§ Job item
Without omitting anything, write out the listing below precisely.

§ Provided data

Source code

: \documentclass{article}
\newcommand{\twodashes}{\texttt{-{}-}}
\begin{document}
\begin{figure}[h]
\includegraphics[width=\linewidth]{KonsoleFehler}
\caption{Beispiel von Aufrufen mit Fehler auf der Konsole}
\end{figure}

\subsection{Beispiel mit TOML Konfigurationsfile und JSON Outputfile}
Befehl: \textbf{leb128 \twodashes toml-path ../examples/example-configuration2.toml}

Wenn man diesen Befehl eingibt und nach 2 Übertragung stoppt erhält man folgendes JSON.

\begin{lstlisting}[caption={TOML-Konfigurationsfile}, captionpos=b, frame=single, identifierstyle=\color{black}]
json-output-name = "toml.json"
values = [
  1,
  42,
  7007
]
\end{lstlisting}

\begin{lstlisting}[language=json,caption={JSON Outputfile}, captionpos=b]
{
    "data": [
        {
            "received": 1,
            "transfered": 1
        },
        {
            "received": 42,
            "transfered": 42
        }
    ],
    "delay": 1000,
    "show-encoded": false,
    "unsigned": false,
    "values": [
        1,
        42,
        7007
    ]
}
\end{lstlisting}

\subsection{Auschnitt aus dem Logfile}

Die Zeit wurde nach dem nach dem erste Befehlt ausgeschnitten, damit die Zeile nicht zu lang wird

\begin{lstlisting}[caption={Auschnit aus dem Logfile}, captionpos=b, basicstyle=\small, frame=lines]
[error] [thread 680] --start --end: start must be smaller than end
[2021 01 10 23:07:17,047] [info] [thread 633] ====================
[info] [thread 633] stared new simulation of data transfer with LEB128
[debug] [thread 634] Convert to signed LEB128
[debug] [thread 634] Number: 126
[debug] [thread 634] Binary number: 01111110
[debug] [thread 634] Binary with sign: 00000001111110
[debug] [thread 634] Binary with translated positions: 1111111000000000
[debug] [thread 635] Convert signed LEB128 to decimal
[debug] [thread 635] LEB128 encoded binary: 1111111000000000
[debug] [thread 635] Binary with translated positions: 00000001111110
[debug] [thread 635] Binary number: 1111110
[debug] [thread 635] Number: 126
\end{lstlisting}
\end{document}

§ Solution for this problem
Source code

: \documentclass{article}
\newcommand{\twodashes}{\texttt{-{}-}}
\begin{document}
\begin{figure}[h]
\includegraphics[width=\linewidth]{KonsoleFehler}
\caption{Beispiel von Aufrufen mit Fehler auf der Konsole}
\end{figure}

\subsection{Beispiel mit TOML Konfigurationsfile und JSON Outputfile}
Befehl: \textbf{leb128 \twodashes toml-path ../examples/example-configuration2.toml}

Wenn man diesen Befehl eingibt und nach 2 Übertragung stoppt erhält man folgendes JSON.

\begin{lstlisting}[caption={TOML-Konfigurationsfile}, captionpos=b, frame=single, identifierstyle=\color{black}]
json-output-name = "toml.json"
values = [
  1,
  42,
  7007
]
\end{lstlisting}

\begin{lstlisting}[language=json,caption={JSON Outputfile}, captionpos=b]
{
    "data": [
        {
            "received": 1,
            "transfered": 1
        },
        {
            "received": 42,
            "transfered": 42
        }
    ],
    "delay": 1000,
    "show-encoded": false,
    "unsigned": false,
    "values": [
        1,
        42,
        7007
    ]
}
\end{lstlisting}

\subsection{Auschnitt aus dem Logfile}

Die Zeit wurde nach dem nach dem erste Befehlt ausgeschnitten, damit die Zeile nicht zu lang wird

\begin{lstlisting}[caption={Auschnit aus dem Logfile}, captionpos=b, basicstyle=\small, frame=lines]
[error] [thread 680] --start --end: start must be smaller than end
[2021 01 10 23:07:17,047] [info] [thread 633] ====================
[info] [thread 633] stared new simulation of data transfer with LEB128
[debug] [thread 634] Convert to signed LEB128
[debug] [thread 634] Number: 126
[debug] [thread 634] Binary number: 01111110
[debug] [thread 634] Binary with sign: 00000001111110
[debug] [thread 634] Binary with translated positions: 1111111000000000
[debug] [thread 635] Convert signed LEB128 to decimal
[debug] [thread 635] LEB128 encoded binary: 1111111000000000
[debug] [thread 635] Binary with translated positions: 00000001111110
[debug] [thread 635] Binary number: 1111110
[debug] [thread 635] Number: 126
\end{lstlisting}
\end{document}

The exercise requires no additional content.